Türkiye Cumhuriyeti Anayasası, bu tür bir kimlik siyasetini açık biçimde reddeder. Anayasa'nın 3. ve 66. maddeleri, devletin ülkesi ve milletiyle bölünmez bütünlüğünü ve vatandaşlığın "Türklük" bağıyla tanımlandığını hükme bağlar. Bu yalnızca hukuki bir madde değil, Cumhuriyet'in temel sözleşmesidir. Dolayısıyla "ara kanun", "geçiş yasası" ya da "tek-geçici düzenleme" adı altında sunulan her formül, bu anayasal sınırın dışına çıkmaya yönelmiş bir siyasi mühendisliktir. Ne Anayasa Mahkemesi ne de millet iradesi böyle bir düzenlemeye izin verir. Referanduma götürülse dahi, halkın ezici çoğunluğu buna "hayır" diyecektir.
Bugün terör örgütü mensuplarının "fesih" kararı alması üzerinden şekillenen bu plan, demokratikleşme retoriğiyle pazarlanıyor. Oysa demokrasiyi geliştirme bahanesiyle "kimlik siyaseti"ni meşrulaştırmak, milletin birliğini değil, ayrışmasını derinleştirir. Etnik veya mezhepsel kimlikleri siyasal temsile dönüştürmek, Türkiye'nin hem anayasal hem sosyolojik dokusuna zarar verir.
Bu süreçten en çok Kürt kardeşlerimiz zarar görecektir. Geçmişte "açılım" sürecinde yaşanan güvenlik boşlukları, terörün yeniden canlanmasına, ekonomik ve sosyal kalkınmanın durmasına neden olmuştu. Aynı hatayı yeniden yapmak, "barış" adı altında bölgesel huzursuzluğu kalıcılaştırmaktır. "Geçiş süreci" kavramının yeniden ısıtılması, devlet içinde farklı yaklaşımlar arasında bir denge arayışını da yansıtıyor. Yani "terörsüz Türkiye" komisyonunun çalışmaları, mevcut hukuk sistemiyle ilerleyemediği noktada ara formül arayışına girmiştir. Uçum'un yazısında geçen "rutin dışı geçiş hukuku" ifadesi, bu tıkanıklığın resmî teyididir.
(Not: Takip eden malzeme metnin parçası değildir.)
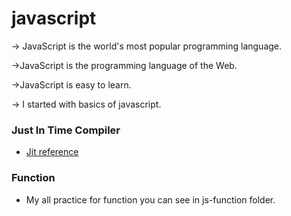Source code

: # javascript
-> JavaScript is the world's most popular programming language.

->JavaScript is the programming language of the Web.

->JavaScript is easy to learn.
 
-> I started with basics of javascript.
  
### Just In Time Compiler
* [Jit reference](https://hacks.mozilla.org/2017/02/a-crash-course-in-just-in-time-jit-compilers/)

### Function
* My all practice for function you can see in js-function folder.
Ancak devletin çekirdek direnci hâlâ güçlüdür. Cumhuriyetin kurucu ilkeleri, Anayasa Mahkemesi'nin denetim gücü ve milletin tarihsel hafızası, bu tür yumuşatılmış açılım projelerinin kalıcı bir hukuk statüsüne dönüşmesine izin vermez. Bu süreci, Türkiye sınırları içinde izole bir tartışma gibi görmek büyük bir yanılgı olur. Ortadoğu'da "barış" adı altında yürütülen yeniden yapılanma projeleri,
ülkeleri kimlik temelli bölgelere ayırma stratejisine hizmet ediyor. Gazze'de "barış planı" nasıl İsrail'in güvenliğini tahkim ediyorsa, Ankara'da "geçiş süreci" de Türkiye'nin ulusal reflekslerini törpülemeye yöneliktir.
Bu tablo hem iç hem dış politikada ulus devletlerin çözülmesini hedefleyen küresel projelerin bir uzantısıdır. Ve Türkiye, bu yeni planın merkezindedir. Bugün konuşulan "geçiş kanunu" bir ilerleme değil, hukuki meşruiyeti aşındıran bir geri adım olacaktır. Devletin ve milletin birliğini koruyan zemin, yeni kanunlarla değil, mevcut Anayasa'nın kararlılıkla uygulanmasıyla güçlenir.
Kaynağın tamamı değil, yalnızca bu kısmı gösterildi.